▶ What the task asks
Count every line below that holds the word "SQUARE", and give the number with no other words.

▶ Exercise input

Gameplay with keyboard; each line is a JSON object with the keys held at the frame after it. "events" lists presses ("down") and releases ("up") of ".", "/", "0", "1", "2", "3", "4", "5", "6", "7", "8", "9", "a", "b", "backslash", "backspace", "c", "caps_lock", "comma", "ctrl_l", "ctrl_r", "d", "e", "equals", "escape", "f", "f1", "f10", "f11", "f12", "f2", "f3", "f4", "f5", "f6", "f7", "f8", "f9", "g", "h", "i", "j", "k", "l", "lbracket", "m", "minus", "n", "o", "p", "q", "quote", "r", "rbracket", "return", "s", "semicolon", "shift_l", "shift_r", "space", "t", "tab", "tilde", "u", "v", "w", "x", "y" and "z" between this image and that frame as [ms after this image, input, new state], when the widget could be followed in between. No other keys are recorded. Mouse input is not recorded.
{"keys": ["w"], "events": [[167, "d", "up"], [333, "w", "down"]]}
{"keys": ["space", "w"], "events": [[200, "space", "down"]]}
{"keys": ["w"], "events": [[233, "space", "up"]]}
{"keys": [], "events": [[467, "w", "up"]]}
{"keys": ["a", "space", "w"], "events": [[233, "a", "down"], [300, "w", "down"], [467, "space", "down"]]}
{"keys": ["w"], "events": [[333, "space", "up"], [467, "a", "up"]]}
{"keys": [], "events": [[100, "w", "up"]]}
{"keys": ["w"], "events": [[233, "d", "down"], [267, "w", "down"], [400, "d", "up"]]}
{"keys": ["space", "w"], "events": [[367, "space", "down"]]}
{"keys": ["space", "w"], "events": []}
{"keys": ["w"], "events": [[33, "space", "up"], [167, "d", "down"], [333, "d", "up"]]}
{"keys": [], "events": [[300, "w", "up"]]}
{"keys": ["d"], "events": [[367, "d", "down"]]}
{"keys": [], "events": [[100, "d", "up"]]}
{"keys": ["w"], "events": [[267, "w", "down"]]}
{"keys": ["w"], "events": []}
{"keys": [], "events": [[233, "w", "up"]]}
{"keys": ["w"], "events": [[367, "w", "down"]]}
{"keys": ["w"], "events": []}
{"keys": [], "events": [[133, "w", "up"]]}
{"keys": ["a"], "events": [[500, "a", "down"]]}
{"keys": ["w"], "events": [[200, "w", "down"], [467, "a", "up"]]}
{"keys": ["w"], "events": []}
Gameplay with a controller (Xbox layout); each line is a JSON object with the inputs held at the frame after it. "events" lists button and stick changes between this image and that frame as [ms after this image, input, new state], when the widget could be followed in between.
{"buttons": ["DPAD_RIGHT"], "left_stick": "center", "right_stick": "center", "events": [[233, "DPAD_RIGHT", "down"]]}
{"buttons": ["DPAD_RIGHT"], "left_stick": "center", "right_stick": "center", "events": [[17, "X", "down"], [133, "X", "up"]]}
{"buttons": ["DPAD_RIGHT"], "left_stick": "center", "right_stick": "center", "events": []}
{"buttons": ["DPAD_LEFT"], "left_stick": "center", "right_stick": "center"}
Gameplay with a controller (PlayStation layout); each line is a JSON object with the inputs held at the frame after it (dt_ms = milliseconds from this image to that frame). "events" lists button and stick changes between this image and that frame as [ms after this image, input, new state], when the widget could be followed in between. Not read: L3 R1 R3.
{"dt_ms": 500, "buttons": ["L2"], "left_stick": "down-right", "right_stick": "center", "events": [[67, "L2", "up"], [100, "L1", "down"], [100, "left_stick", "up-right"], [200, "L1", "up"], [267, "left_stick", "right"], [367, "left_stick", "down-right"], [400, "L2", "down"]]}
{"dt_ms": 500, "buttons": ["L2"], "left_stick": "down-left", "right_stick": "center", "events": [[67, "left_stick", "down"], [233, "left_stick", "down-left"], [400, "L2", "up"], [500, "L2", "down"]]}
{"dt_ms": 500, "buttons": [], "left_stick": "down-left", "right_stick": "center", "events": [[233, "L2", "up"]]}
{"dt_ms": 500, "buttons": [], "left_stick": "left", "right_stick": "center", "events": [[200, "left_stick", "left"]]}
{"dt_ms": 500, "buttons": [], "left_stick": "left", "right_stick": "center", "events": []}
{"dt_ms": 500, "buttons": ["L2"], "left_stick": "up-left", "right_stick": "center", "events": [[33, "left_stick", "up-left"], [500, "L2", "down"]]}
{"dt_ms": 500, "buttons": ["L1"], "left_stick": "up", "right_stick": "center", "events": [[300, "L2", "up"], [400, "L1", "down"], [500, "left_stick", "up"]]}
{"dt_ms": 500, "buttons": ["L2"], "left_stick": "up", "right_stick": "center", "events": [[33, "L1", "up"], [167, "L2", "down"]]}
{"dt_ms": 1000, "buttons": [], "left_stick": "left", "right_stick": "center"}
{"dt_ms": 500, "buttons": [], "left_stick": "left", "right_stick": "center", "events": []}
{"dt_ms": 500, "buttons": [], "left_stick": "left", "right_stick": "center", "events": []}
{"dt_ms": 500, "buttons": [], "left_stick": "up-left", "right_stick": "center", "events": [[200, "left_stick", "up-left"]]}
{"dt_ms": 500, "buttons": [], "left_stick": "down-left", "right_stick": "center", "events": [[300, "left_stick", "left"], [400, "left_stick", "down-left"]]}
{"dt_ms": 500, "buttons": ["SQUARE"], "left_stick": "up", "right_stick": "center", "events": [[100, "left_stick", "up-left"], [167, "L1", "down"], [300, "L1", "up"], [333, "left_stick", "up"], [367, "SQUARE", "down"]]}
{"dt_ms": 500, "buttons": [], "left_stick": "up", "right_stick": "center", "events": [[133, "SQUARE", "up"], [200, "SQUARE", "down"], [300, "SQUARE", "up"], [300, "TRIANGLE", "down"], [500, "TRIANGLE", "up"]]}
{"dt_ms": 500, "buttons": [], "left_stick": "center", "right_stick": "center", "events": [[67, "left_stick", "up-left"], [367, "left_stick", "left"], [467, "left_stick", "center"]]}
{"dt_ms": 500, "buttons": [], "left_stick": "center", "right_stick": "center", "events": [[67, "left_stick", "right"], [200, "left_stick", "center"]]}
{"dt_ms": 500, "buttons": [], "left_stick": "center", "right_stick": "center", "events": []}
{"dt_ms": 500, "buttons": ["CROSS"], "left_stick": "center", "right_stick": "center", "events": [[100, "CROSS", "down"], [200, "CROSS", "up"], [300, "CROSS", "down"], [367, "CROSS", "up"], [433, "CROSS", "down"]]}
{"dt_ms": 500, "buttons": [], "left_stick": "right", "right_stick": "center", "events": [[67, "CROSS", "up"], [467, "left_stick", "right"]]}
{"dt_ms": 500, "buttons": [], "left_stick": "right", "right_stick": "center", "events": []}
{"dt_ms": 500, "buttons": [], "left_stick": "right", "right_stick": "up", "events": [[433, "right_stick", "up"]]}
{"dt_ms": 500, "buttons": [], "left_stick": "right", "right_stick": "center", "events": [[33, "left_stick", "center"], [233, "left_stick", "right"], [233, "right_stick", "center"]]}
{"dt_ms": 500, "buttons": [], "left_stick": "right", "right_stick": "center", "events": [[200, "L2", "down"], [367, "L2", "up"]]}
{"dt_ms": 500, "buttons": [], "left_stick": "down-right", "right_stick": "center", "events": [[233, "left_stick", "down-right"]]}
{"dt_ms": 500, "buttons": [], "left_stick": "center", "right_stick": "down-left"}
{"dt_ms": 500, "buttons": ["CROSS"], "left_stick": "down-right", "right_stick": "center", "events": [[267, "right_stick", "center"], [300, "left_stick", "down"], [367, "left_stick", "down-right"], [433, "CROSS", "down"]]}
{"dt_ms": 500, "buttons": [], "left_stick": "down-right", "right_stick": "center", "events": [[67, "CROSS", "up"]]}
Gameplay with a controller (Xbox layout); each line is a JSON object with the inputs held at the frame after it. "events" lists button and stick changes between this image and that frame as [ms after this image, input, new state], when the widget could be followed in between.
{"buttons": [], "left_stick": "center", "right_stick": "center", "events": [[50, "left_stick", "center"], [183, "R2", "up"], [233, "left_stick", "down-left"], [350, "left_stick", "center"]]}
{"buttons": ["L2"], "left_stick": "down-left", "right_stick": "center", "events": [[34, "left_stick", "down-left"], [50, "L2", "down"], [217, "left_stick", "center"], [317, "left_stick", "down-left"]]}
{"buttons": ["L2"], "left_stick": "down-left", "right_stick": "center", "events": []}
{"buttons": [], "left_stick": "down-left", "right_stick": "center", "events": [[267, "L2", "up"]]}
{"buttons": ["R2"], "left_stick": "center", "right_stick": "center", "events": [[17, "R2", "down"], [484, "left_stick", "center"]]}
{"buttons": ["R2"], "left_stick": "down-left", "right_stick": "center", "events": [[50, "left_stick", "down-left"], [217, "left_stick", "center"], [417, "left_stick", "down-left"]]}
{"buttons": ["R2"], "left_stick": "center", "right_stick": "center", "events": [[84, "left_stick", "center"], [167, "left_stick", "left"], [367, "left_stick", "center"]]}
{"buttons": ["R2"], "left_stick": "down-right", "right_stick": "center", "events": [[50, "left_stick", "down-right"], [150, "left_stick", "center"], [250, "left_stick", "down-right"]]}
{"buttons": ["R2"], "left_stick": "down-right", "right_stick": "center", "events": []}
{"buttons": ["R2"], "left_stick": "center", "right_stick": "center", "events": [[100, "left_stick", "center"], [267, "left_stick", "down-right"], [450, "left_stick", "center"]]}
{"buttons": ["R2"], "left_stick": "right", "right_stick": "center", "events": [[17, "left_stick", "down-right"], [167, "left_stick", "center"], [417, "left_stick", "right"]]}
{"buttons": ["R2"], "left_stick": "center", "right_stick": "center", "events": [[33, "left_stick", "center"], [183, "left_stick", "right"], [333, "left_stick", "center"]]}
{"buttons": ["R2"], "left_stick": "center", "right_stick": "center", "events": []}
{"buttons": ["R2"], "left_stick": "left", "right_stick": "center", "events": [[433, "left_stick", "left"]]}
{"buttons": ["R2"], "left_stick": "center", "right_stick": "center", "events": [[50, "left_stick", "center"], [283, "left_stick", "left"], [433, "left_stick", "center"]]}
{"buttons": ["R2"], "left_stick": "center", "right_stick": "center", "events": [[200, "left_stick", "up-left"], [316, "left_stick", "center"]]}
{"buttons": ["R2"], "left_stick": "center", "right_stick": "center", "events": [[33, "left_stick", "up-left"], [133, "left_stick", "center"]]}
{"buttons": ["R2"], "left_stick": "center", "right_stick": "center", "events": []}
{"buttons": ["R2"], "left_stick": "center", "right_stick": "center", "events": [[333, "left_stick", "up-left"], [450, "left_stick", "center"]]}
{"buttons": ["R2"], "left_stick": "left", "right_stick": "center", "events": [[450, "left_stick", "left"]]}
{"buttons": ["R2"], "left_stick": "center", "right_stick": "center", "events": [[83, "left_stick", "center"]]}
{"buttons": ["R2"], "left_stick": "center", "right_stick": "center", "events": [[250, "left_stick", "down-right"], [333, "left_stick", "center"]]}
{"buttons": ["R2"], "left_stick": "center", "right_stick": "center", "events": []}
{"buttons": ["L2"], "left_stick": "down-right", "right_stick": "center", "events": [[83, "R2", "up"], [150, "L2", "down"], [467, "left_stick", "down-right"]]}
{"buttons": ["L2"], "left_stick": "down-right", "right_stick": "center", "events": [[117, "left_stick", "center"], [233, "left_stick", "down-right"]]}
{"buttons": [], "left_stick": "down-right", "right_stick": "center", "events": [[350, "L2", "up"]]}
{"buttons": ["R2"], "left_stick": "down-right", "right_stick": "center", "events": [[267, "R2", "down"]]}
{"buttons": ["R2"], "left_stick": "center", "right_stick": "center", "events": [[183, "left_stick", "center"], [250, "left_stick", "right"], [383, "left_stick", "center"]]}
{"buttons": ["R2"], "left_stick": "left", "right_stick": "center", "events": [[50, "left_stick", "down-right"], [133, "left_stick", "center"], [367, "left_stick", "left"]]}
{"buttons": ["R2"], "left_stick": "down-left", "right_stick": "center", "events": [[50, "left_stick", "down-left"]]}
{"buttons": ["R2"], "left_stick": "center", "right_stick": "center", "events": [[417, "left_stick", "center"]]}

▶ Response to the task
2